Blew out my flip flop…
turtleneck: oooh cozy
mock turtleneck: oOoH cOzY
I’m so relieved after getting my last electricity bill today.
It said..
FINAL NOTICE
Day 15 of unemployment, still no job listings for dog petters
Waking up would be much easier if I didn’t have to do it so many days in a row.
Yes, my date did get up and leave during dinner but luckily she hadn’t finished her food.
You: Artfully arranges flowers in vase so the room looks nice
Me: Artfully arranges garbage in trash so the kids don’t see what I threw out
Before Batgirl can become Batwoman she has to have a Batmitzvah.
I dropped my soap in the shower. On purpose. Nothing happened. You guys are full of it.
Dog: Whatcha doing?
Me: Shaving my legs.
Dog: Why?
Me: So that I’m not covered in…
Dog: Not covered in what, Erren? NOT COVERED IN WHAT?
them: do you promise to tell the truth, the whole truth, and nothing but the truth, so help you god?
me: finger quotes sure
respect that the little drummer boy showed up empty handed and said here’s some noise
Wife: I love that we finish each other’s-
Me: Drinks?
W: What? No. I was gonna say sentences HEY WHERE’S MY
Me: Margarita?
Why did they call them buddy cops and not palice?

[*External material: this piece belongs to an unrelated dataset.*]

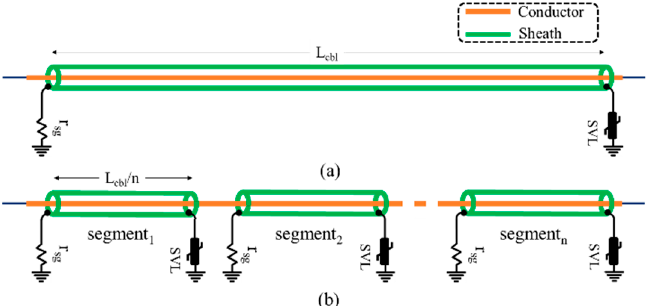
Figure 4. Schematic of a cable with (a) sheath grounded at one of the terminals, the other terminal is grounded via sheath voltage limiter (SVL): single point grounded (SPG). (b) multiple single point grounding (MSPG) of sheath.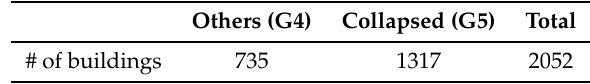
Table 5. Number of buildings in the Haiti dataset. G,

Friend: I’m getting married!
Me: I suffer from IBS.
F: Why are you telling me that?
M: I thought we were just stating unfortunate truths.
Our landline rang today and all three of our kids got confused and went outside because they thought a fire alarm was going off.
Waiter, Waiter, I don’t eat meat, fish, eggs, gluten or dairy. What do you recommend?
A taxi.
#WaiterJokes #RubbishJokes #Puns #DadJokes
The size of the gates in Jurassic Park suggests they were always planning on letting the dinosaurs out.
“I like your tree’s earring.”
“That’s a tire swing.”
[ riding into battle ]
YOU GUYS BETTER NOT HURT MY HORSEY
My dog just tracked and successfully located a folium lanceolatum, more commonly known as a leaf.
[Job Interview]
Interviewer: Please, call me Yuri, let’s get right to it, have you ever committed a crime?
Me: Yes, I stole a penny from my mom’s swear jar, it was the Crime of the Cent, Yuri.
8: mummy would you like me to give you a massage every evening
Me: you will inherit everything I own
Darth Vader: I killed three whole planets.
Thanos: I killed half the universe.
Voldemort: I uhh…almost killed this one kid like 7 times.
Everyone:
Voldemort: *shakes head sadly* stupid mother’s love.
People often wonder if Tom and Jerry were enemies offscreen, as well. According to Tom, “sort of.”
Me: It’s so nice to be wearing a shirt that fits and isn’t stained.
Toothpaste: Hi
Canadian owl: Eh?
Santa is basically a fat man who doesn’t understand how robbery is supposed to work.